<h2 align="center">Codebasics ML Course: Data Preprocessing: One Hot Encoding<h2>

In [1]:
import pandas as pd

df = pd.read_csv("home_prices.csv")
df

Unnamed: 0,locality,area_sqr_ft,price_lakhs,bedrooms
0,Kollur,656,39.0,2
1,Kollur,1260,83.2,2
2,Kollur,1057,86.6,3
3,Kollur,1259,59.0,2
4,Kollur,1800,140.0,3
5,Kollur,1325,80.1,2
6,Kollur,1085,116.0,3
7,Kollur,1110,45.0,2
8,Kollur,1700,100.0,3
9,Banjara Hills,1650,200.0,3


In [2]:
df_encoded = pd.get_dummies(df, columns=['locality'], drop_first=True)
df_encoded.sample(5)

Unnamed: 0,area_sqr_ft,price_lakhs,bedrooms,locality_Kollur,locality_Mankhal
16,1100,54.0,2,0,1
4,1800,140.0,3,1,0
7,1110,45.0,2,1,0
5,1325,80.1,2,1,0
19,1266,78.0,2,0,1


In [3]:
from sklearn.model_selection import train_test_split
from sklearn.linear_model import LinearRegression


X = df_encoded.drop('price_lakhs', axis=1)
y = df_encoded['price_lakhs']

# Train-test split
X_train, X_test, y_train, y_test = train_test_split(X, y, test_size=0.2, random_state=42)

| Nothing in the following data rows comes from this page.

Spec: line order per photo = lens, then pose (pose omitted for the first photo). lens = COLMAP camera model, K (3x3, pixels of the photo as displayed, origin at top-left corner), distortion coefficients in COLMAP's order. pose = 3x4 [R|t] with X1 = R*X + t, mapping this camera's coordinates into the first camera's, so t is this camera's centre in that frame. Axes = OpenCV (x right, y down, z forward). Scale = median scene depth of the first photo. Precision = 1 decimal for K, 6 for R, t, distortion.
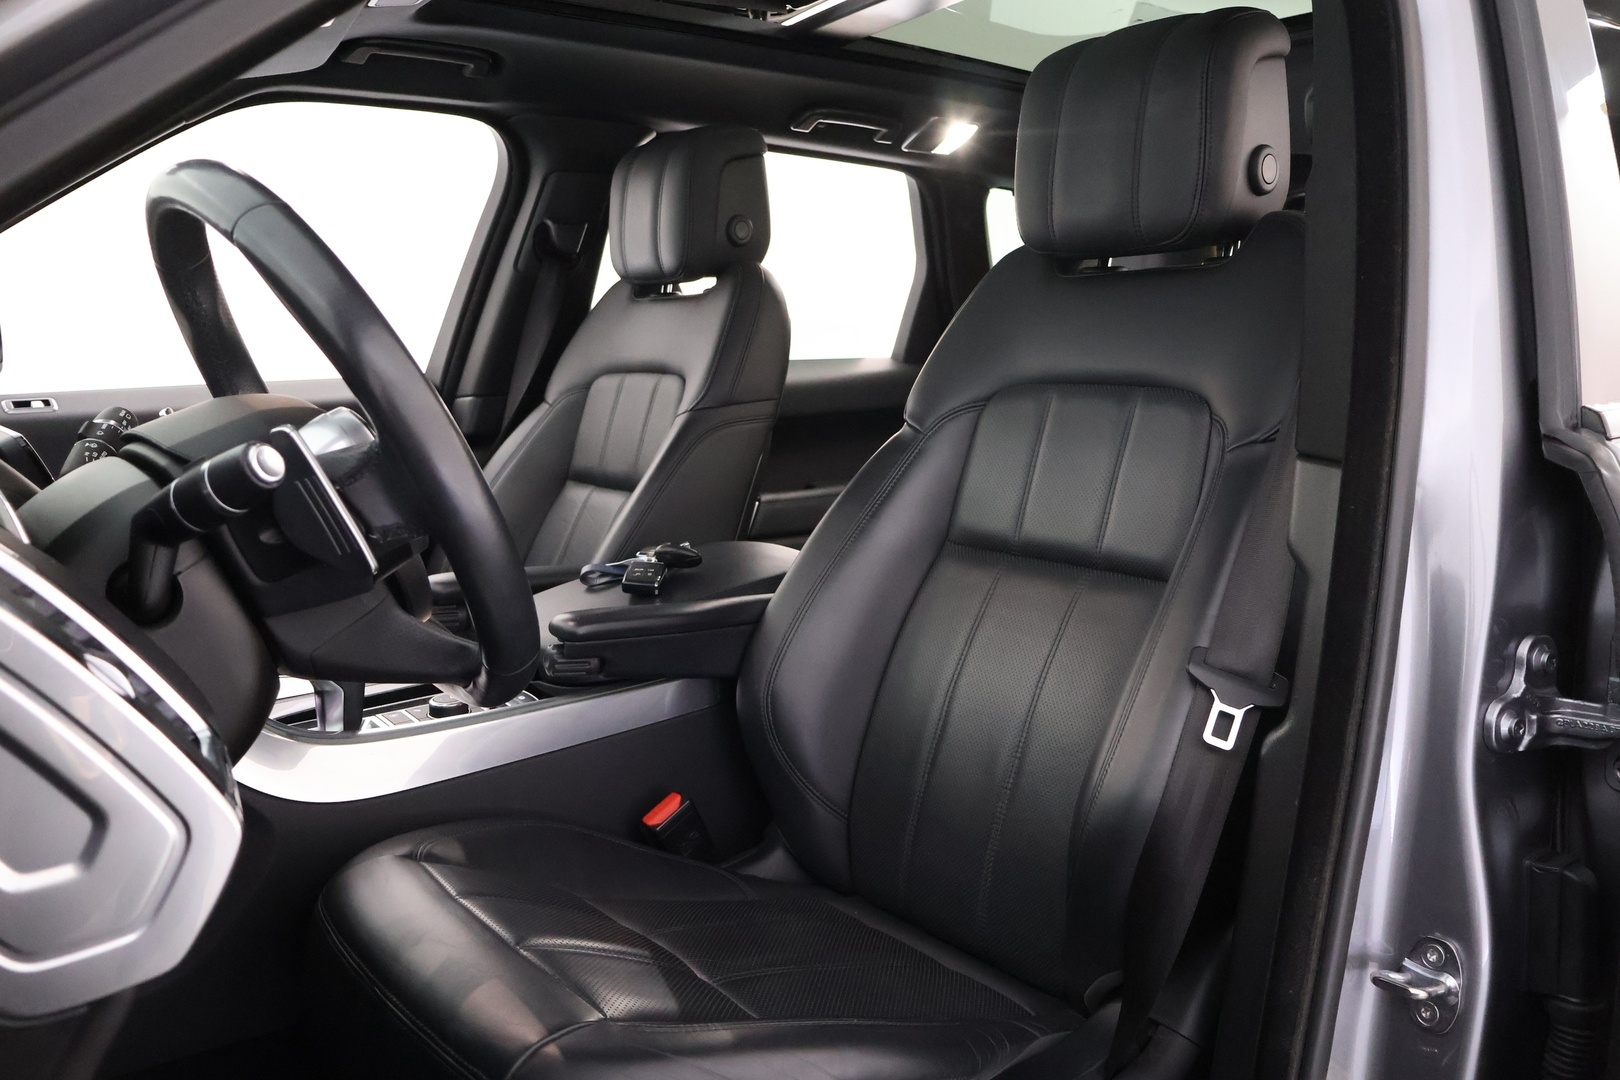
lens RADIAL K [[1353.5, 0, 810.0], [0, 1353.5, 540.0], [0, 0, 1]] dist [0.001979, 0.007247]
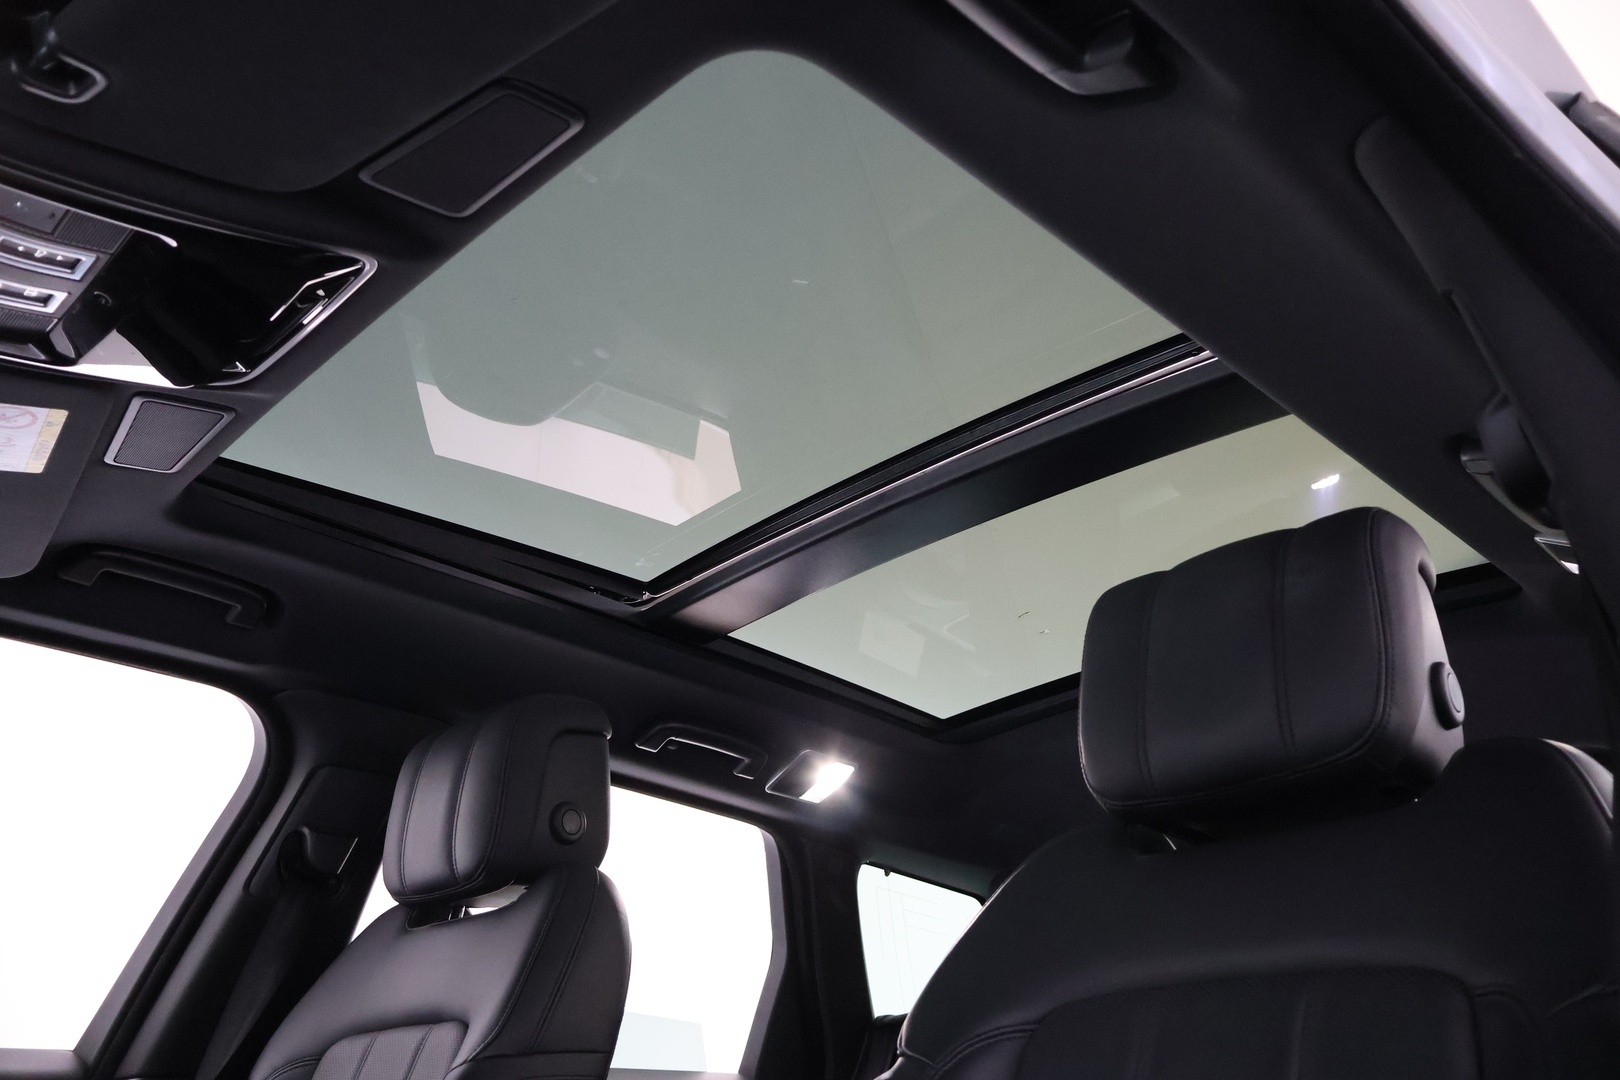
lens RADIAL K [[1353.5, 0, 810.0], [0, 1353.5, 540.0], [0, 0, 1]] dist [0.001979, 0.007247]
pose [[0.989872, 0.068008, 0.124616, -0.023786], [0.010982, 0.838477, -0.544826, 0.044862], [-0.141540, 0.540676, 0.829238, 0.281760]]
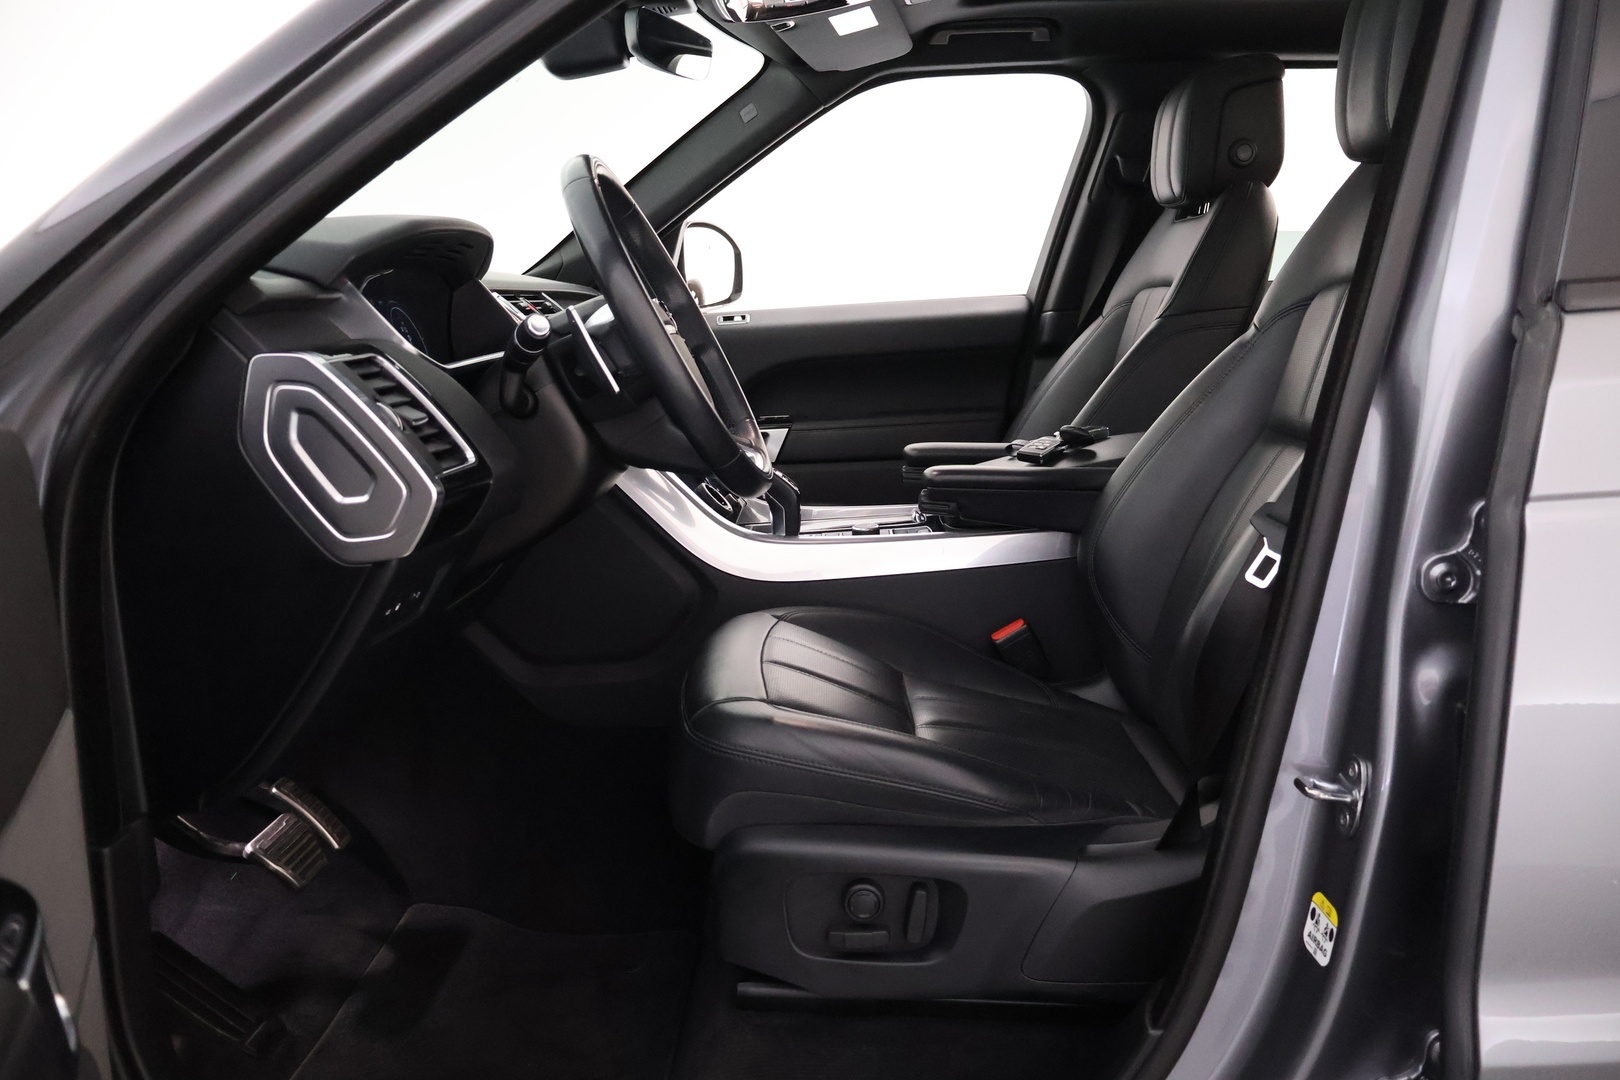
lens RADIAL K [[1353.5, 0, 810.0], [0, 1353.5, 540.0], [0, 0, 1]] dist [0.001979, 0.007247]
pose [[0.794066, 0.090136, -0.601112, 0.350589], [-0.062383, 0.995807, 0.066913, 0.030256], [0.604622, -0.015634, 0.796359, -0.082723]]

# Building the Linear Regression model
model = LinearRegression()
model.fit(X_train, y_train)

model.score(X_test, y_test)

0.8558905263155381

In [4]:
X_test

Unnamed: 0,area_sqr_ft,bedrooms,locality_Kollur,locality_Mankhal
0,656,2,1,0
13,2400,3,0,0
8,1700,3,1,0
1,1260,2,1,0
15,2600,3,0,0


### Model is trained. Now let's predict prices of homes

In [5]:
test = pd.DataFrame([
    {'area_sqr_ft': 1600, "bedrooms": 2, "locality_Kollur": False, "locality_Mankhal": False},
    {'area_sqr_ft': 1600, "bedrooms": 2, "locality_Kollur": False, "locality_Mankhal": True},
])

model.predict(test)

array([157.03383393, 109.25104283])

### You can also use sklearn OneHotEncoder class for one hot encoding

In [8]:
import numpy as np
from sklearn.preprocessing import OneHotEncoder

# Sample data
fruits = np.array([['Apple'], ['Banana'], ['Cherry'], ['Apple'], ['Cherry']])

# Initialize OneHotEncoder with custom parameters
encoder = OneHotEncoder(categories='auto', drop='first', sparse=False, handle_unknown='ignore')

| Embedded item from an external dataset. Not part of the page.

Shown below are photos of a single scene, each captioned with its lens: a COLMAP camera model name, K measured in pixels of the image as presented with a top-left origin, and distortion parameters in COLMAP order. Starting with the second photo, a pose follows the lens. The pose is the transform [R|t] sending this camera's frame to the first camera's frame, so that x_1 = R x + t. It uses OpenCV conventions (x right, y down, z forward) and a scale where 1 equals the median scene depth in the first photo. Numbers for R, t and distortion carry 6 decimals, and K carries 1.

# Fit and transform the data
one_hot_encoded = encoder.fit_transform(fruits)

print(one_hot_encoded)



[[0. 0.]
 [1. 0.]
 [0. 1.]
 [0. 0.]
 [0. 1.]]


### OneHotEncoder Parameters

1. **categories**: `'auto'` (default) or a list of array-like.
   - `'auto'`: Determine categories automatically from the training data.
   - List: Specify the categories manually for each feature.

2. **drop**: `None` (default), `'first'`, `'if_binary'`, or an array-like of shape (n_features,).
   - `None`: Retain all categories.
   - `'first'`: Drop the first category in each feature.
   - `'if_binary'`: Drop the first category in each feature with two categories.
   - Array: Specify which category to drop for each feature.

3. **sparse_output**: `True` (default) or `False`.
   - `True`: Return a sparse matrix.
   - `False`: Return a dense array.

4. **dtype**: Data type of the output, default is `numpy.float64`.

5. **handle_unknown**: `'error'` (default) or `'ignore'`.
   - `'error'`: Raise an error if an unknown category is encountered during transformation.
   - `'ignore'`: Ignore unknown categories and set the corresponding feature values to zero.

6. **min_frequency**: `None` (default) or an int/float.
   - Minimum frequency below which categories are grouped into a single category.

7. **max_categories**: `None` (default) or an int.
   - Maximum number of categories per feature. Categories with the lowest frequency are grouped together.

8. **feature_name_combiner**: `'concat'` (default) or a callable.
   - Method to combine feature names when there are multiple features.